DATA SUPPLIED START

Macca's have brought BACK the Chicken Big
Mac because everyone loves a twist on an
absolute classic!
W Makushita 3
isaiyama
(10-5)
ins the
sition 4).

DATA SUPPLIED END

* [EXERCISE DETAILS] Reproduce the lines above with "Beef" substituted for "Chicken" throughout, leaving everything else unchanged.

* [ANSWER FOR THIS EXERCISE]
Macca's have brought BACK the Beef Big
Mac because everyone loves a twist on an
absolute classic!
W Makushita 3
isaiyama
(10-5)
ins the
sition 4).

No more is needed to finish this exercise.